→ **Exercise prompt**: Copy every entry as is. Leave images out.

→ **Screenshot and code edit data**:
★ ★ ★

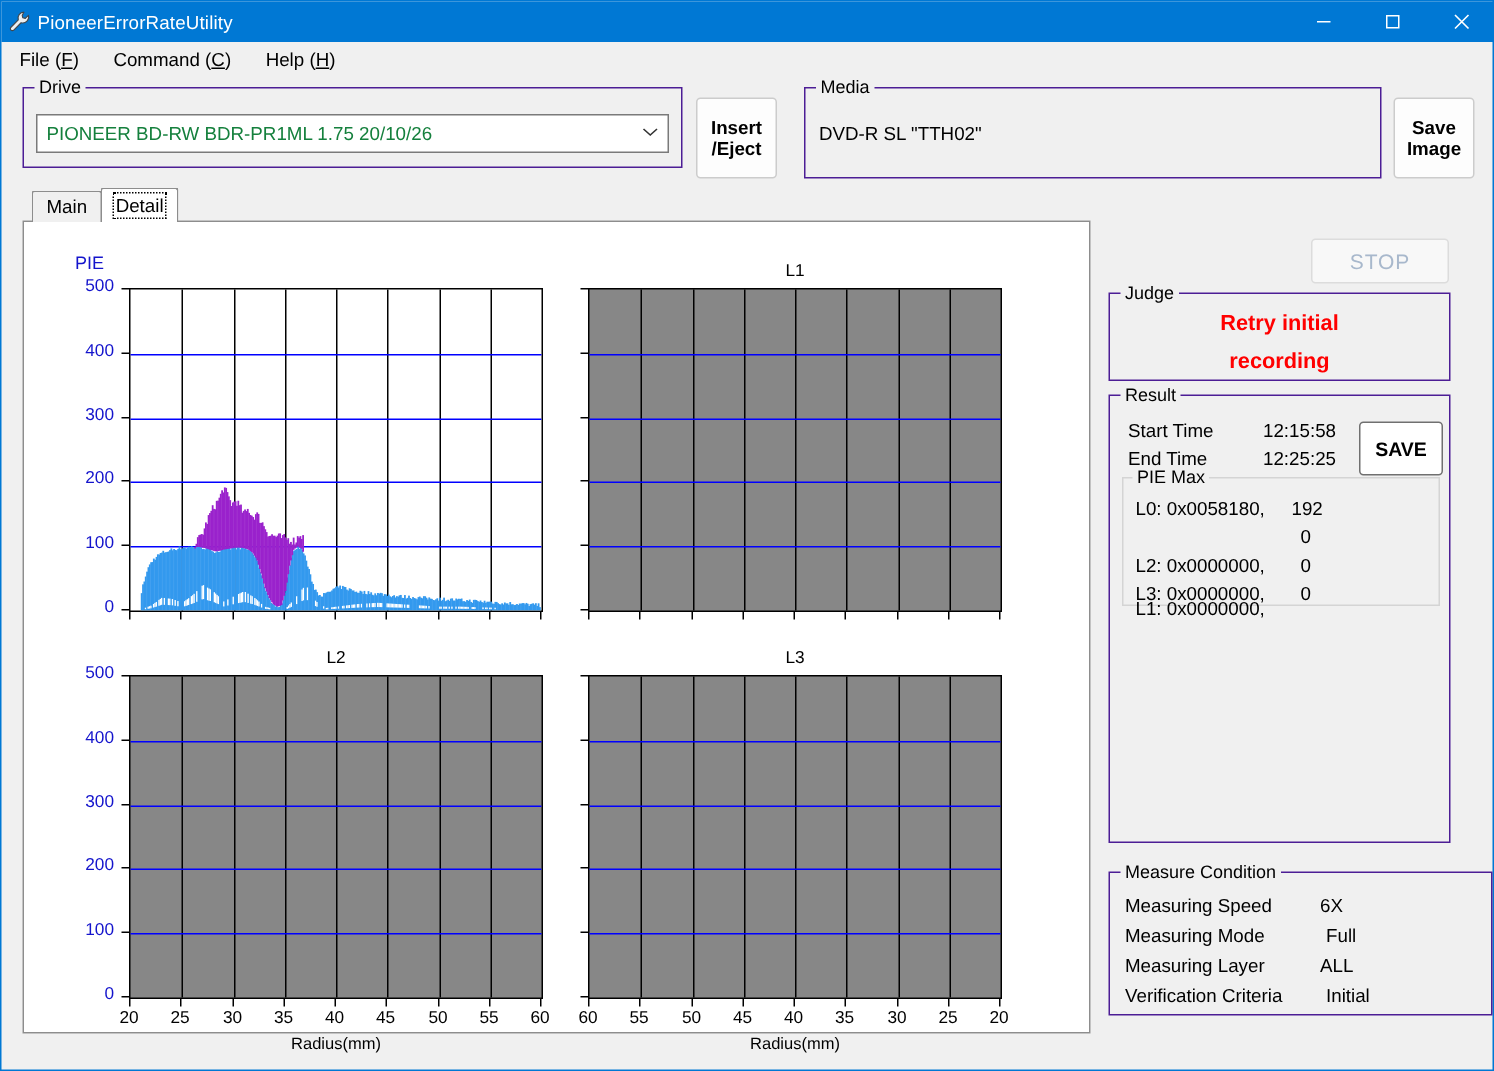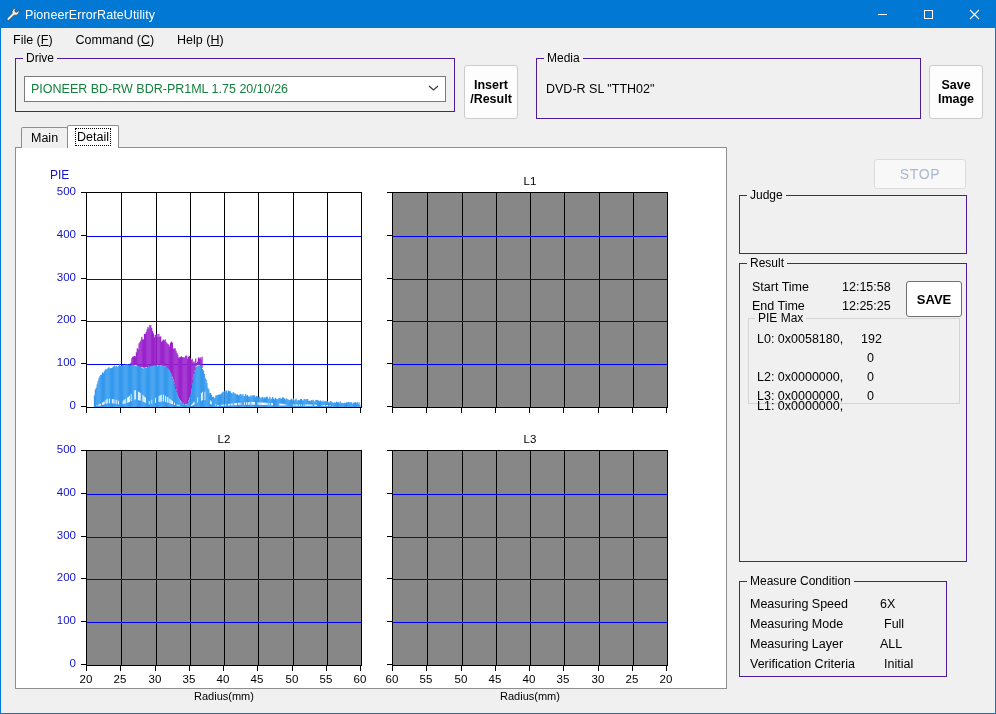--- a/index.html
+++ b/index.html
@@ -99,21 +99,21 @@
   .res-row{position:absolute;font-size:12.5px;}
   #save-btn{position:absolute;left:166px;top:17px;width:56px;height:36px;
      background:#ffffff;border:1px solid #707070;border-radius:3px;box-sizing:border-box;
      display:flex;align-items:center;justify-content:center;font-weight:bold;font-size:13px;}
   #piemax-grp{position:absolute;left:8px;top:54px;width:212px;height:86px;
      border:1px solid #d4d4d4;box-sizing:border-box;}
   #piemax-grp>.lg{position:absolute;top:-8px;left:6px;background:#f0f0f0;padding:0 3px;font-size:12px;}
   .pm-row{position:absolute;font-size:12.5px;left:8px;}
   .pm-val{position:absolute;font-size:12.5px;}
 
-  #mc-grp{left:738px;top:580px;width:208px;height:96px;}
+  #mc-grp{left:738px;top:580px;width:256px;height:96px;}
   .mc-row{position:absolute;font-size:12.5px;left:10px;}
   .mc-val{position:absolute;font-size:12.5px;}
 </style>
 </head>
 <body>
 
 <div id="app">
 
   <div class="titlebar">
     <div class="tb-icon">
@@ -154,21 +154,21 @@
       <div class="chev">
         <svg width="11" height="8" viewBox="0 0 11 8">
             <path d="M1 2 L5.5 6 L10 2" fill="none" stroke="#333" stroke-width="1.1"></path>
           </svg>
       </div>
     </div>
   </div>
 
   <div id="insert-eject">
     <span>Insert</span>
-    <span>/Result</span>
+    <span>/Eject</span>
   </div>
 
   <div class="grp" id="media-grp">
     <span class="lg">Media</span>
     <div id="media-val">DVD-R SL "TTH02"</div>
   </div>
 
   <div id="save-image">
     <span>Save</span>
     <span>Image</span>
@@ -864,20 +864,24 @@
         </div>
       </div>
   </div>
 
   <div id="stop-btn">
     <span>STOP</span>
   </div>
 
   <div class="grp" id="judge-grp">
     <span class="lg">Judge</span>
+    <div id="judge-text">
+      <div>Retry initial</div>
+      <div>recording</div>
+    </div>
   </div>
 
   <div class="grp" id="result-grp">
     <span class="lg">Result</span>
 
     <div class="res-row" style="left:12px;top:16px;">Start Time</div>
     <div class="res-row" style="left:102px;top:16px;">12:15:58</div>
     <div class="res-row" style="left:12px;top:35px;">End Time</div>
     <div class="res-row" style="left:102px;top:35px;">12:25:25</div>
 

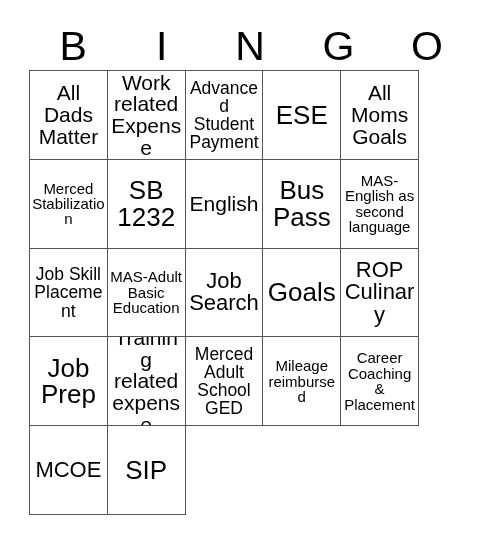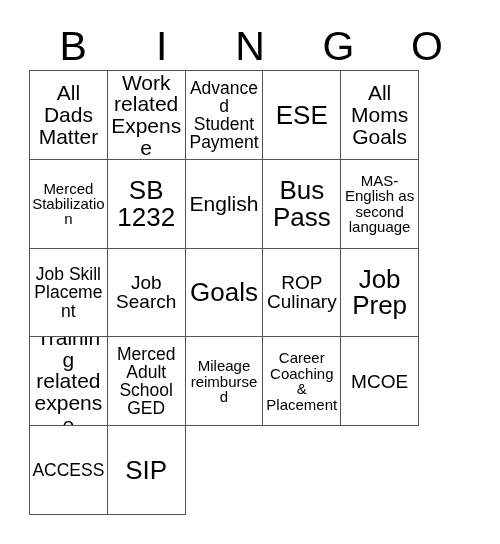--- a/index.html
+++ b/index.html
@@ -72,21 +72,21 @@
   .cell span {
     display: block;
     width: 100%;
     line-height: 1.03;
     color: #000000;
     word-wrap: break-word;
   }
   .fs-sm  span { font-size: 15px; }
   .fs-md  span { font-size: 17.5px; }
   .fs-lg  span { font-size: 21px; }
-  .fs-xl  span { font-size: 19px; }
+  .fs-xl  span { font-size: 22px; }
   .fs-xxl span { font-size: 26px; }
 </style>
 </head>
 <body>
 
 <div class="card">
 
   <div class="header-row">
     <div class="header-cell">B</div>
     <div class="header-cell">I</div>
@@ -125,20 +125,23 @@
     <div class="cell fs-xxl">
         <span>Bus Pass</span>
       </div>
     <div class="cell fs-sm">
         <span>MAS-English as second language</span>
       </div>
 
     <div class="cell fs-md">
         <span>Job Skill Placement</span>
       </div>
+    <div class="cell fs-sm">
+        <span>MAS-Adult Basic Education</span>
+      </div>
     <div class="cell fs-xl">
         <span>Job Search</span>
       </div>
 
     <div class="cell fs-xxl">
         <span>Goals</span>
       </div>
     <div class="cell fs-xl">
         <span>ROP Culinary</span>
       </div>
@@ -154,21 +157,18 @@
 
     <div class="cell fs-sm">
         <span>Mileage reimbursed</span>
       </div>
     <div class="cell fs-sm">
         <span>Career Coaching &amp; Placement</span>
       </div>
     <div class="cell fs-xl">
         <span>MCOE</span>
       </div>
-    <div class="cell fs-md">
-        <span>ACCESS</span>
-      </div>
     <div class="cell fs-xxl">
         <span>SIP</span>
       </div>
 
   </div>
 </div>
 
 </body></html>

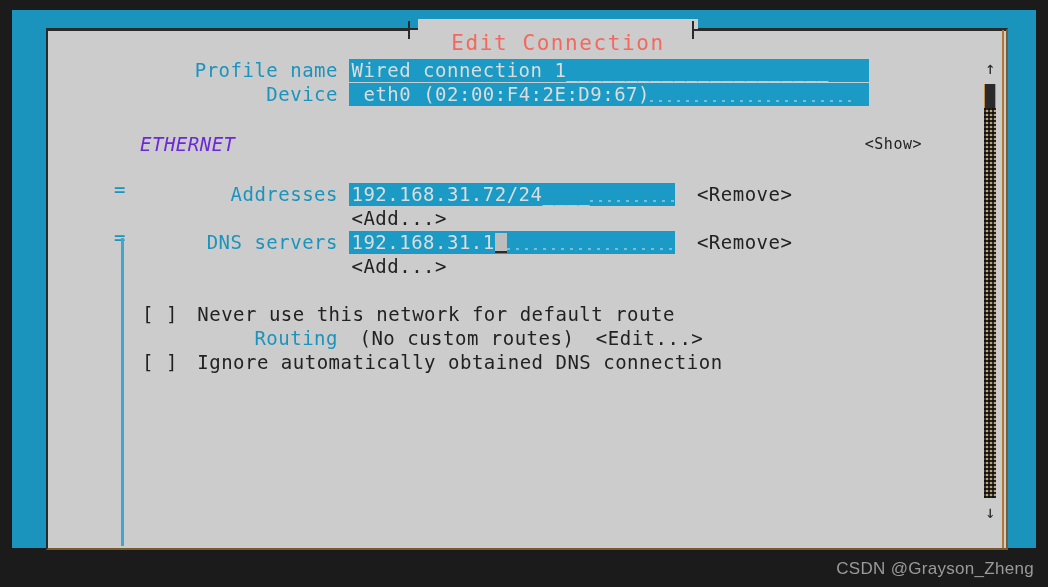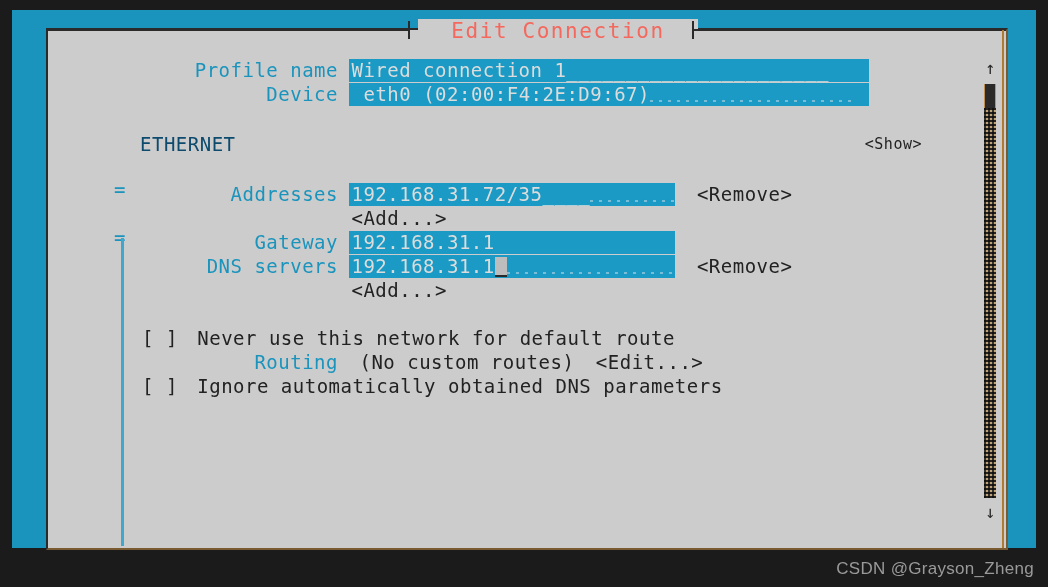--- a/index.html
+++ b/index.html
@@ -61,21 +61,21 @@
   .title-tick.tr { right: 312px; }
   #dialog-title {
     position: absolute;
     left: 370px; top: -9px;
     width: 280px;
     text-align: center;
     color: #f4685e;
     font-size: 21px;
     letter-spacing: 1.6px;
     background: #cccccc;
-    padding: 0 6px;
+    padding: 12px 6px;
     white-space: nowrap;
   }
 
   
   #body {
     position: absolute;
     left: 0; top: 22px;
     width: 930px;
     height: 496px;
     padding: 6px 0 0 0;
@@ -92,21 +92,21 @@
 
   .lbl {
     display: inline-block;
     text-align: right;
     color: #1a94bd;
     letter-spacing: 0.5px;
   }
   .lbl.w290 { width: 290px; }
 
   .dark { color: #222222; letter-spacing: 0.5px; }
-  .cyan { color: #0c4a6e; letter-spacing: 0.5px; }
+  .cyan { color: #6d28d9; letter-spacing: 0.5px; font-style: italic; }
 
   
   .field {
     display: inline-block;
     position: relative;
     background: #1a9ac4;
     color: #dcdcdc;
     height: 23px;
     line-height: 23px;
     vertical-align: top;
@@ -260,33 +260,29 @@
       <div class="row" style="height:28px;line-height:28px;">
         <span class="cyan" style="margin-left:92px;">ETHERNET</span>
         <span class="right-action" style="top:0;">&lt;Show&gt;</span>
       </div>
 
       <div class="spacer"></div>
 
 
       <div class="row">
         <span class="lbl w290">Addresses</span>
-        <span class="field" style="width:326px;"><span>192.168.31.72/35</span><span class="fill-solid">____</span><span class="fill-dot">..........</span></span>
+        <span class="field" style="width:326px;"><span>192.168.31.72/24</span><span class="fill-solid">____</span><span class="fill-dot">..........</span></span>
         <span class="dark" style="margin-left:10px;">&lt;Remove&gt;</span>
       </div>
 
       <div class="row">
         <span class="lbl w290"></span>
         <span class="dark" style="margin-left:2px;">&lt;Add...&gt;</span>
       </div>
 
-      <div class="row">
-        <span class="lbl w290">Gateway</span>
-        <span class="field" style="width:326px;"><span>192.168.31.1</span></span>
-      </div>
 
       <div class="row">
         <span class="lbl w290">DNS servers</span>
         <span class="field" style="width:326px;"><span>192.168.31.1</span><span class="cursor-block"></span><span class="fill-dot">..................</span></span>
         <span class="dark" style="margin-left:10px;">&lt;Remove&gt;</span>
       </div>
 
       <div class="row">
         <span class="lbl w290"></span>
         <span class="dark" style="margin-left:2px;">&lt;Add...&gt;</span>
@@ -300,21 +296,21 @@
         <span class="dark" style="margin-left:8px;">Never use this network for default route</span>
       </div>
 
       <div class="row">
         <span class="lbl w290">Routing</span>
         <span class="dark" style="margin-left:10px;">(No custom routes)</span>
         <span class="dark" style="margin-left:10px;">&lt;Edit...&gt;</span>
       </div>
       <div class="row">
         <span class="dark" style="margin-left:94px;">[ ]</span>
-        <span class="dark" style="margin-left:8px;">Ignore automatically obtained DNS parameters</span>
+        <span class="dark" style="margin-left:8px;">Ignore automatically obtained DNS connection</span>
       </div>
 
     </div>
 
     <div id="scrollbar">
       <div id="sb-up">↑</div>
       <div id="sb-track"></div>
       <div id="sb-thumb"></div>
       <div id="sb-down">↓</div>
     </div>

★ ★ ★

→ **Response**:
--- a/index.html
+++ b/index.html
@@ -99,21 +99,21 @@
   .res-row{position:absolute;font-size:12.5px;}
   #save-btn{position:absolute;left:166px;top:17px;width:56px;height:36px;
      background:#ffffff;border:1px solid #707070;border-radius:3px;box-sizing:border-box;
      display:flex;align-items:center;justify-content:center;font-weight:bold;font-size:13px;}
   #piemax-grp{position:absolute;left:8px;top:54px;width:212px;height:86px;
      border:1px solid #d4d4d4;box-sizing:border-box;}
   #piemax-grp>.lg{position:absolute;top:-8px;left:6px;background:#f0f0f0;padding:0 3px;font-size:12px;}
   .pm-row{position:absolute;font-size:12.5px;left:8px;}
   .pm-val{position:absolute;font-size:12.5px;}
 
-  #mc-grp{left:738px;top:580px;width:208px;height:96px;}
+  #mc-grp{left:738px;top:580px;width:256px;height:96px;}
   .mc-row{position:absolute;font-size:12.5px;left:10px;}
   .mc-val{position:absolute;font-size:12.5px;}
 </style>
 </head>
 <body>
 
 <div id="app">
 
   <div class="titlebar">
     <div class="tb-icon">
@@ -154,21 +154,21 @@
       <div class="chev">
         <svg width="11" height="8" viewBox="0 0 11 8">
             <path d="M1 2 L5.5 6 L10 2" fill="none" stroke="#333" stroke-width="1.1"></path>
           </svg>
       </div>
     </div>
   </div>
 
   <div id="insert-eject">
     <span>Insert</span>
-    <span>/Result</span>
+    <span>/Eject</span>
   </div>
 
   <div class="grp" id="media-grp">
     <span class="lg">Media</span>
     <div id="media-val">DVD-R SL "TTH02"</div>
   </div>
 
   <div id="save-image">
     <span>Save</span>
     <span>Image</span>
@@ -864,20 +864,24 @@
         </div>
       </div>
   </div>
 
   <div id="stop-btn">
     <span>STOP</span>
   </div>
 
   <div class="grp" id="judge-grp">
     <span class="lg">Judge</span>
+    <div id="judge-text">
+      <div>Retry initial</div>
+      <div>recording</div>
+    </div>
   </div>
 
   <div class="grp" id="result-grp">
     <span class="lg">Result</span>
 
     <div class="res-row" style="left:12px;top:16px;">Start Time</div>
     <div class="res-row" style="left:102px;top:16px;">12:15:58</div>
     <div class="res-row" style="left:12px;top:35px;">End Time</div>
     <div class="res-row" style="left:102px;top:35px;">12:25:25</div>
 

--- a/index.html
+++ b/index.html
@@ -72,21 +72,21 @@
   .cell span {
     display: block;
     width: 100%;
     line-height: 1.03;
     color: #000000;
     word-wrap: break-word;
   }
   .fs-sm  span { font-size: 15px; }
   .fs-md  span { font-size: 17.5px; }
   .fs-lg  span { font-size: 21px; }
-  .fs-xl  span { font-size: 19px; }
+  .fs-xl  span { font-size: 22px; }
   .fs-xxl span { font-size: 26px; }
 </style>
 </head>
 <body>
 
 <div class="card">
 
   <div class="header-row">
     <div class="header-cell">B</div>
     <div class="header-cell">I</div>
@@ -125,20 +125,23 @@
     <div class="cell fs-xxl">
         <span>Bus Pass</span>
       </div>
     <div class="cell fs-sm">
         <span>MAS-English as second language</span>
       </div>
 
     <div class="cell fs-md">
         <span>Job Skill Placement</span>
       </div>
+    <div class="cell fs-sm">
+        <span>MAS-Adult Basic Education</span>
+      </div>
     <div class="cell fs-xl">
         <span>Job Search</span>
       </div>
 
     <div class="cell fs-xxl">
         <span>Goals</span>
       </div>
     <div class="cell fs-xl">
         <span>ROP Culinary</span>
       </div>
@@ -154,21 +157,18 @@
 
     <div class="cell fs-sm">
         <span>Mileage reimbursed</span>
       </div>
     <div class="cell fs-sm">
         <span>Career Coaching &amp; Placement</span>
       </div>
     <div class="cell fs-xl">
         <span>MCOE</span>
       </div>
-    <div class="cell fs-md">
-        <span>ACCESS</span>
-      </div>
     <div class="cell fs-xxl">
         <span>SIP</span>
       </div>
 
   </div>
 </div>
 
 </body></html>

--- a/index.html
+++ b/index.html
@@ -61,21 +61,21 @@
   .title-tick.tr { right: 312px; }
   #dialog-title {
     position: absolute;
     left: 370px; top: -9px;
     width: 280px;
     text-align: center;
     color: #f4685e;
     font-size: 21px;
     letter-spacing: 1.6px;
     background: #cccccc;
-    padding: 0 6px;
+    padding: 12px 6px;
     white-space: nowrap;
   }
 
   
   #body {
     position: absolute;
     left: 0; top: 22px;
     width: 930px;
     height: 496px;
     padding: 6px 0 0 0;
@@ -92,21 +92,21 @@
 
   .lbl {
     display: inline-block;
     text-align: right;
     color: #1a94bd;
     letter-spacing: 0.5px;
   }
   .lbl.w290 { width: 290px; }
 
   .dark { color: #222222; letter-spacing: 0.5px; }
-  .cyan { color: #0c4a6e; letter-spacing: 0.5px; }
+  .cyan { color: #6d28d9; letter-spacing: 0.5px; font-style: italic; }
 
   
   .field {
     display: inline-block;
     position: relative;
     background: #1a9ac4;
     color: #dcdcdc;
     height: 23px;
     line-height: 23px;
     vertical-align: top;
@@ -260,33 +260,29 @@
       <div class="row" style="height:28px;line-height:28px;">
         <span class="cyan" style="margin-left:92px;">ETHERNET</span>
         <span class="right-action" style="top:0;">&lt;Show&gt;</span>
       </div>
 
       <div class="spacer"></div>
 
 
       <div class="row">
         <span class="lbl w290">Addresses</span>
-        <span class="field" style="width:326px;"><span>192.168.31.72/35</span><span class="fill-solid">____</span><span class="fill-dot">..........</span></span>
+        <span class="field" style="width:326px;"><span>192.168.31.72/24</span><span class="fill-solid">____</span><span class="fill-dot">..........</span></span>
         <span class="dark" style="margin-left:10px;">&lt;Remove&gt;</span>
       </div>
 
       <div class="row">
         <span class="lbl w290"></span>
         <span class="dark" style="margin-left:2px;">&lt;Add...&gt;</span>
       </div>
 
-      <div class="row">
-        <span class="lbl w290">Gateway</span>
-        <span class="field" style="width:326px;"><span>192.168.31.1</span></span>
-      </div>
 
       <div class="row">
         <span class="lbl w290">DNS servers</span>
         <span class="field" style="width:326px;"><span>192.168.31.1</span><span class="cursor-block"></span><span class="fill-dot">..................</span></span>
         <span class="dark" style="margin-left:10px;">&lt;Remove&gt;</span>
       </div>
 
       <div class="row">
         <span class="lbl w290"></span>
         <span class="dark" style="margin-left:2px;">&lt;Add...&gt;</span>
@@ -300,21 +296,21 @@
         <span class="dark" style="margin-left:8px;">Never use this network for default route</span>
       </div>
 
       <div class="row">
         <span class="lbl w290">Routing</span>
         <span class="dark" style="margin-left:10px;">(No custom routes)</span>
         <span class="dark" style="margin-left:10px;">&lt;Edit...&gt;</span>
       </div>
       <div class="row">
         <span class="dark" style="margin-left:94px;">[ ]</span>
-        <span class="dark" style="margin-left:8px;">Ignore automatically obtained DNS parameters</span>
+        <span class="dark" style="margin-left:8px;">Ignore automatically obtained DNS connection</span>
       </div>
 
     </div>
 
     <div id="scrollbar">
       <div id="sb-up">↑</div>
       <div id="sb-track"></div>
       <div id="sb-thumb"></div>
       <div id="sb-down">↓</div>
     </div>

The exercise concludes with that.